Overall, a child’s motivation is basic need – sustenance and love. Unless we are dealing with a warped situation, children’s needs are simple. On the other hand, adults tend to complicate things with infantile behavior. How else would you describe an out of control, as in shouting or screaming, presumed adult who just happens to be a boss, a spouse, a friend, or a relative?

In general, an adult suburban-dwelling busybody tries to find self-worth and friends by sharing secrets or spinning unsubstantiated tales. Were they less annoying and even destructive, busybodies could use a good measure of pity, and real friends? But it is difficult to love a magpie.

Before we moved to The Funny Farm, we lived in a Dallas suburb. Then one day a busybody moved into our lovely neighborhood. That woman’s forked tongue never stopped wagging. We soon discovered a curious factoid. Busybodies do not share well.

She broke up longstanding friendships. But then we must question the strength of such a flimsy bond between alleged friends. Sometimes the woman turned on the “friend she tried so hard to gain. Perhaps she was unhappy with her lot in life, but that is no excuse for such behavior.

Female busybodies tend to be sneaky. They try to ingratiate themselves with people with the tales they tell. On the other hand, male busybodies are a bit more direct.
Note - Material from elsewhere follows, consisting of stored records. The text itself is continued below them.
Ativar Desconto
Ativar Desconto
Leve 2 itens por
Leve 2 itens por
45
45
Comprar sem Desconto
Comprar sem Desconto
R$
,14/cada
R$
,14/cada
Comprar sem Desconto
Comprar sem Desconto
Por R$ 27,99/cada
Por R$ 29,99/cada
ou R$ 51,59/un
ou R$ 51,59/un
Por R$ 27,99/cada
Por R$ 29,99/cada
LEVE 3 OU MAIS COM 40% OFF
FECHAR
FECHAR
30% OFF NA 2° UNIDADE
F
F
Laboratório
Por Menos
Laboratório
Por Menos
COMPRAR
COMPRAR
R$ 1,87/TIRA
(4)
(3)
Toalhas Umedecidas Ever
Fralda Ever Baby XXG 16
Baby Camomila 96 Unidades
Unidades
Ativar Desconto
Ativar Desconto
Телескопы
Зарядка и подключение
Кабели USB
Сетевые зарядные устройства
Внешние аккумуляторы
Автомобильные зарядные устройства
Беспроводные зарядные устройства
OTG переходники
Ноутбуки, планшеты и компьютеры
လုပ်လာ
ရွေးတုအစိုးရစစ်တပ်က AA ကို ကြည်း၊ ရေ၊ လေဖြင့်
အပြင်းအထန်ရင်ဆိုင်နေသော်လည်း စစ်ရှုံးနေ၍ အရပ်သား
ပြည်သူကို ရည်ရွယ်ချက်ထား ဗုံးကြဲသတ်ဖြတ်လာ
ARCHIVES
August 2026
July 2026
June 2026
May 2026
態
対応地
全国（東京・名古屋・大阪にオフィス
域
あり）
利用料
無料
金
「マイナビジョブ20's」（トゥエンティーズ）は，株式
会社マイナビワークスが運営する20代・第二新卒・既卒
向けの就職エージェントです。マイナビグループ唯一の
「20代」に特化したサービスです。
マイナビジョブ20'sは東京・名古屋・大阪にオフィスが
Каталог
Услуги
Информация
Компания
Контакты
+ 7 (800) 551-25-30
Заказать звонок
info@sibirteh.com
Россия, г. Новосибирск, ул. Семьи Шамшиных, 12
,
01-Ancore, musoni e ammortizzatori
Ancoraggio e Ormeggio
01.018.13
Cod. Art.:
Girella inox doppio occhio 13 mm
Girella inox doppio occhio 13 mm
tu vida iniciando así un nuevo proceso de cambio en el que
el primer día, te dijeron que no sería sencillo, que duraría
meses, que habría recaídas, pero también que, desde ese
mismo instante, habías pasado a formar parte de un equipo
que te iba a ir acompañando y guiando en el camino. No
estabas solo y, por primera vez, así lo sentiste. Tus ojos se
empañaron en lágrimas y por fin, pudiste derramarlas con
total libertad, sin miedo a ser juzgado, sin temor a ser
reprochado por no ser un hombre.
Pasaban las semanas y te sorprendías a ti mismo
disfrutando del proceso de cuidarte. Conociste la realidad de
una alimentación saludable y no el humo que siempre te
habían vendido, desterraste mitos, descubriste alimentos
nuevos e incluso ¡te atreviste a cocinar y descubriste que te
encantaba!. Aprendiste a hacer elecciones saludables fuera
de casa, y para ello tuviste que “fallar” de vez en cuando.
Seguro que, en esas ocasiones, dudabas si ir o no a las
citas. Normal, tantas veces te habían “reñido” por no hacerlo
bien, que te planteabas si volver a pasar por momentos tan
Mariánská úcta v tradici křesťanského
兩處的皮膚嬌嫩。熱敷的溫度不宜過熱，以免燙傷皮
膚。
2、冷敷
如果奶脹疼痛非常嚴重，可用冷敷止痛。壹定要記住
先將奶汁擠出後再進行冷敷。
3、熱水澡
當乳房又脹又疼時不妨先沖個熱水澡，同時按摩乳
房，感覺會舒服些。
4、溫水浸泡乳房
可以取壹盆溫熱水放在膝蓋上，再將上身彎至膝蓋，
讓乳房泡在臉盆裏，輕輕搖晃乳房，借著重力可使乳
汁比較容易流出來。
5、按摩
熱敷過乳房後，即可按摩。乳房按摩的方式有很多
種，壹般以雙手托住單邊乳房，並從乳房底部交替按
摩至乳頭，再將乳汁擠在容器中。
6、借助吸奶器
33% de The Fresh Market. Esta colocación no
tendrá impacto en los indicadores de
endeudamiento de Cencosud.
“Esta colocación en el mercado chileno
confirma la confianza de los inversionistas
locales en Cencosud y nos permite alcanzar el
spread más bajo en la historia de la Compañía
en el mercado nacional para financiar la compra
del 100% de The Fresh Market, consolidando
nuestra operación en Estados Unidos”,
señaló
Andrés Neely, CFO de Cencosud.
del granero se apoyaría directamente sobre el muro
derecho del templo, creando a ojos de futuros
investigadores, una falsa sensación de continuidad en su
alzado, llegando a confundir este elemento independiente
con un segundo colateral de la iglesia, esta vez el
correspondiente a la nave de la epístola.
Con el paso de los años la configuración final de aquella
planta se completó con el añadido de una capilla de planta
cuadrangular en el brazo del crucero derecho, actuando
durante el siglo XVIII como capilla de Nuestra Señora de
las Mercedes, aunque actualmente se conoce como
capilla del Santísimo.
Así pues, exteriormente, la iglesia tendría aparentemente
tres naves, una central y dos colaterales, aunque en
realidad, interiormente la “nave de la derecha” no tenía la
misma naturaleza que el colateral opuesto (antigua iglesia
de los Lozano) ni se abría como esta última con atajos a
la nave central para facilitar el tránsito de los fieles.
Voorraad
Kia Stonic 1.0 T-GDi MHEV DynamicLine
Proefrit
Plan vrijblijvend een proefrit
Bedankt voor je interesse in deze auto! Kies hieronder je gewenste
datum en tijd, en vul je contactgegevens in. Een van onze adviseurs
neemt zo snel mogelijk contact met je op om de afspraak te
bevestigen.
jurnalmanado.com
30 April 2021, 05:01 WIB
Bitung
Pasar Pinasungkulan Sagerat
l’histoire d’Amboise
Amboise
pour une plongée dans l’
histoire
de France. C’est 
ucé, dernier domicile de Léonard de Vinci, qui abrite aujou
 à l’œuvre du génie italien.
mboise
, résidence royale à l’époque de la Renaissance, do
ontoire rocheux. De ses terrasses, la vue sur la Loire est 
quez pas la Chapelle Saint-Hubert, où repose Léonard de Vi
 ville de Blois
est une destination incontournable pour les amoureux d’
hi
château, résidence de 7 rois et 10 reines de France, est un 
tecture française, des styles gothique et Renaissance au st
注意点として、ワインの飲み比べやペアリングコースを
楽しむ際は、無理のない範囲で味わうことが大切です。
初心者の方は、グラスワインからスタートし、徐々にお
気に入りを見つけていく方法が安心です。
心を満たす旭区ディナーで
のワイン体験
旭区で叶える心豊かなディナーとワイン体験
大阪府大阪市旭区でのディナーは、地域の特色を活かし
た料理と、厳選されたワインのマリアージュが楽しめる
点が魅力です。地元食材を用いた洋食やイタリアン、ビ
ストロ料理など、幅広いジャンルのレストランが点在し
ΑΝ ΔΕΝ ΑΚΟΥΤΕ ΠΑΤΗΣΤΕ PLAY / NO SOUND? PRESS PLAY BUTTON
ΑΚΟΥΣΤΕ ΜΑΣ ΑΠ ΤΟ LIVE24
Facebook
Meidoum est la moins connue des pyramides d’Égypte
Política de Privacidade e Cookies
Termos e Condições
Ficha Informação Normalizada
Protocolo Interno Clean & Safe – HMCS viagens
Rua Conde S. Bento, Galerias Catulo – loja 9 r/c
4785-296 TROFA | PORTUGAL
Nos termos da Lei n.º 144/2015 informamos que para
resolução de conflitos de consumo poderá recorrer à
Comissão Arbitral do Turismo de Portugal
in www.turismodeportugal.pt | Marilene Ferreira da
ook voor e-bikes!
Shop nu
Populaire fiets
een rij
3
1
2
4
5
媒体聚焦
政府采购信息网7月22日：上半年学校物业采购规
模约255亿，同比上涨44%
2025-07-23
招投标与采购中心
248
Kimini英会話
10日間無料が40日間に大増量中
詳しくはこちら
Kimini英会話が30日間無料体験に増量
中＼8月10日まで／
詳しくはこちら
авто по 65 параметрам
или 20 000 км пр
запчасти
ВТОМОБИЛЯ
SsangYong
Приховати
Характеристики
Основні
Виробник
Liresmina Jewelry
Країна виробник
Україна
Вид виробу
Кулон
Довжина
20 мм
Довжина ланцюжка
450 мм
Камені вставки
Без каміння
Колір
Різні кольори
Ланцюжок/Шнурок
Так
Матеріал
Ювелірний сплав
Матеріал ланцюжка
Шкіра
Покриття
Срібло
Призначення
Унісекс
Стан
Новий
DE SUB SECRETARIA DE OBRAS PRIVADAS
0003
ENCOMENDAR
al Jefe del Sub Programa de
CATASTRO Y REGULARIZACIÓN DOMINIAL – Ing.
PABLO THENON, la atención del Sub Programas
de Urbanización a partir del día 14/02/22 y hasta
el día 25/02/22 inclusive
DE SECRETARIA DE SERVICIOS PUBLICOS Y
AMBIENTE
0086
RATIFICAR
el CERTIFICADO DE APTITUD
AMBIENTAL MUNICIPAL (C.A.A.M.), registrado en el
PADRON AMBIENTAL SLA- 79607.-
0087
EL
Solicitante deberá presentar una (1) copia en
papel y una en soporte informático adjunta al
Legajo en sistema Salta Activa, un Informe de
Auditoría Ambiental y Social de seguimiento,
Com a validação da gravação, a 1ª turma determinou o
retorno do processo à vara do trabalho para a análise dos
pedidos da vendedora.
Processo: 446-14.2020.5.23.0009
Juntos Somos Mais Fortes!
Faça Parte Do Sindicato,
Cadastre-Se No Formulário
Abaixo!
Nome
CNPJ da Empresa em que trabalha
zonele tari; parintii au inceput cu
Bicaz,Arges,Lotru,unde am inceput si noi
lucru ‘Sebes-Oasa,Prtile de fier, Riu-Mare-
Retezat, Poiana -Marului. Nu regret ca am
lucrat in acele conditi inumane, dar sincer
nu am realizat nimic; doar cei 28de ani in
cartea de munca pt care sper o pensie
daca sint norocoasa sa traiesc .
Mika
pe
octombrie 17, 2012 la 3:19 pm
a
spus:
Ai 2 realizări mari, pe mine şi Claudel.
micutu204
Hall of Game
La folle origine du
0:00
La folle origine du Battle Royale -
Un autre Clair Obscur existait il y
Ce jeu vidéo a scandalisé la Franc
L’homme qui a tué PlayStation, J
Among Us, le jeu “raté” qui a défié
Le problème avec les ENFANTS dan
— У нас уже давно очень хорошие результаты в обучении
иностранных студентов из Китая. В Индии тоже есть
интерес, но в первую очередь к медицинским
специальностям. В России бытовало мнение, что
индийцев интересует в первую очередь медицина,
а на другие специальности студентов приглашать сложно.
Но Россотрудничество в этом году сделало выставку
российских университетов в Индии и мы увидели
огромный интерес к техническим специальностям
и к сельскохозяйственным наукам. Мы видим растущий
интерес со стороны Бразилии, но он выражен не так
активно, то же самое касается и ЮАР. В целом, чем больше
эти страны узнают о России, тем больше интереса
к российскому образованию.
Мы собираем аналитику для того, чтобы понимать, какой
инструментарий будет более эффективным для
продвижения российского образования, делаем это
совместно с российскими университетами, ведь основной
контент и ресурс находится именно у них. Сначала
Our next door neighbor married the widow next door. (This is where we break into a chorus of “I’m Henry the Eighth” by Herman’s Hermits.) The guy had a scary mean streak.

He threatened Hubby with a golf club because a branch of our walnut tree loomed across his property. One day, we found him on a ladder sawing off the offending limb. On another occasion, he called a towing service because we parked our truck in front of our house and he did not approve.

Workplace busybodies spread gossip, and bad news like one spreads soft butter on a slice of homemade bread, liberally with drool running out the side of one’s mouth.

Overall, when it comes to personality traits, did you know people and animals are disturbingly similar?

For this city girl, moving to the country held countless surprises. One such discovery was that people are not the only ones who are busybodies. The suburb-dwelling human versions, also known as meddlers, gossips, and nosy, would have fit right in because their animal counterparts act the same way. The exception being the fact that animals are unable to speak and therefore cannot gossip. But in behavior, there is little difference.

If we want to be accurate, nosy does not do the critters justice.

Before we set the scene, there is a secret you must know. This writer tends to focus on the task at hand. Consequently, she startles easily. As she stood with a garden hose in hand, filling the chickens’ water barrel, a warm breath bathed the back of her neck. Her heartbeat went into overdrive because she was alone on the property.

She jumped, turned around and shrieked, and came face to face with the male donkey. Her screeching startled Jack, and he began that loud and proud braying routine he perfected.

Not only did she avoid a donkey induced cardiac arrest, but came close to losing her hearing as well.

Collecting fresh eggs from the nests is always an adventure. The patrol chicken makes matters worse. She marches up and down, voicing her displeasure until the egg collector departs the premises.

Given a choice, we chose the feathered clucker over the neighborhood busybody.